Повсюду расставлены блюдечки с хлором. Tschaad ходит по Москве и продолжает думать о том, какой же важный урок должна дать миру Россия. В первопрестольную приезжает Николай Павлович, а Чаадаев, растрогавшись всем, что погибелью грозит, пишет брату о том, что "ты уверен, что я тебя люблю, потому что ты сам можешь понять. Могу тебе только сказать, что это правда, и что я это знаю, и что мне это величайшее утешение".
На заставах, у окраинных домов жгут смоляные бочки, деревенские на груди носят ладанки с чесноком. И все доставляемые письма проколоты и пахнут ладаном.
Авдотья Сергеевна Норова собралась с духом и пишет Tschaad'у, а в письме - просьба заботиться о здоровье, которое "необходимо для блага всех нуждающихся в примере на жизненном пути". Потом - еще, просит писать полный адрес (предполагая, что ответные письма пропадают), то есть указывать не только Дмитровскую область, но и Московскую губернию ("в России есть три Дмитрова").

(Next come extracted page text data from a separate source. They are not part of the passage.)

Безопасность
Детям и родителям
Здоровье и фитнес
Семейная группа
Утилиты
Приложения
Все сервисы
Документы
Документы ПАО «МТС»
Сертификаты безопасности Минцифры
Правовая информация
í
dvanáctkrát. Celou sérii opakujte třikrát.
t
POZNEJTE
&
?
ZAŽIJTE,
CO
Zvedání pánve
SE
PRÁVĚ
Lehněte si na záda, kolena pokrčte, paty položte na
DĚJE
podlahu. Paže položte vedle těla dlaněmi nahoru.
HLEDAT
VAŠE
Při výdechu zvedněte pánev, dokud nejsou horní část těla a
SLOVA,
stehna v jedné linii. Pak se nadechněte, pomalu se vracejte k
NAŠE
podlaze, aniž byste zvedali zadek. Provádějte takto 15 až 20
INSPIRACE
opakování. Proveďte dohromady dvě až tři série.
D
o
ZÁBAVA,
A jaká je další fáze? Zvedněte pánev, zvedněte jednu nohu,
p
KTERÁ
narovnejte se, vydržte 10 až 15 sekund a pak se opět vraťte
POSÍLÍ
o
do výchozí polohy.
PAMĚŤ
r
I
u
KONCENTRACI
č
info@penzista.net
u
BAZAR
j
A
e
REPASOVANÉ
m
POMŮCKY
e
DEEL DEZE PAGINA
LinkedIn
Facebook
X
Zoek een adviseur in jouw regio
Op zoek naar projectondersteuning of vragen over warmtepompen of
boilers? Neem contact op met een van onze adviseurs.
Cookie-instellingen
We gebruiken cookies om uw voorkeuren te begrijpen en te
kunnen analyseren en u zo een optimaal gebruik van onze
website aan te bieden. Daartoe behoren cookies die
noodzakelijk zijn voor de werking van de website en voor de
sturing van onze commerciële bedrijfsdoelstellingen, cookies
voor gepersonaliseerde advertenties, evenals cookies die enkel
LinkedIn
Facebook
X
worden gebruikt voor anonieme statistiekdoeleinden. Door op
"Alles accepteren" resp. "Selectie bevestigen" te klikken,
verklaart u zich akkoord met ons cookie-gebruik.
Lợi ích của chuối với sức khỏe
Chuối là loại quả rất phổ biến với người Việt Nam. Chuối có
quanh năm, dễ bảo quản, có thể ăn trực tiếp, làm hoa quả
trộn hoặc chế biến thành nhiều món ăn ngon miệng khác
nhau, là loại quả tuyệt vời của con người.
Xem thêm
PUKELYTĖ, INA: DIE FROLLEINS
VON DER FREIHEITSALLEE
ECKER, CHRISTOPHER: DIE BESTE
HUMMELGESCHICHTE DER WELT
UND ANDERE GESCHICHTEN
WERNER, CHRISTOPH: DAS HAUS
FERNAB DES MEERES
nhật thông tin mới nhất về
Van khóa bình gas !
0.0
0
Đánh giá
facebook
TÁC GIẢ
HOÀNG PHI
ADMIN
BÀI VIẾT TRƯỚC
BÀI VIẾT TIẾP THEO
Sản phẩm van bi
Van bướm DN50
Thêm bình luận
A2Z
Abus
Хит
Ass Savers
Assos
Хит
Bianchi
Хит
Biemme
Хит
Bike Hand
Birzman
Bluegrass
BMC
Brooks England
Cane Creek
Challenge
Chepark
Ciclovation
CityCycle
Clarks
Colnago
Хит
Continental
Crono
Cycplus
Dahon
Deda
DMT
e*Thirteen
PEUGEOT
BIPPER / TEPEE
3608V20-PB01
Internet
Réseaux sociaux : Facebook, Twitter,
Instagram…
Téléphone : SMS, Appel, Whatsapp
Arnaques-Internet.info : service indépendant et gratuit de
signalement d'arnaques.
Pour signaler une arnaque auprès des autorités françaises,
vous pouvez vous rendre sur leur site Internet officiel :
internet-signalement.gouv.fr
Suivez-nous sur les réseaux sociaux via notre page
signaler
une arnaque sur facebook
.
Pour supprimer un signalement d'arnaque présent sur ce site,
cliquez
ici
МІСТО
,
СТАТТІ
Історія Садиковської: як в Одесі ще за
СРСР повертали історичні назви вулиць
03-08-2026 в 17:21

Tschaad мучительно ответил, назвав ее в письме "дорогим другом", а затем - почему-то признался в том, что души их навеки соединены, задав, впрочем, довольно неделикатный вопрос о том, чем именно он может уменьшить ее страдания. Создается даже впечатление, что во внутренних пространствах Tschaad'a образовалась какая-то каморка, где имеет место нечто, похожее на человечность.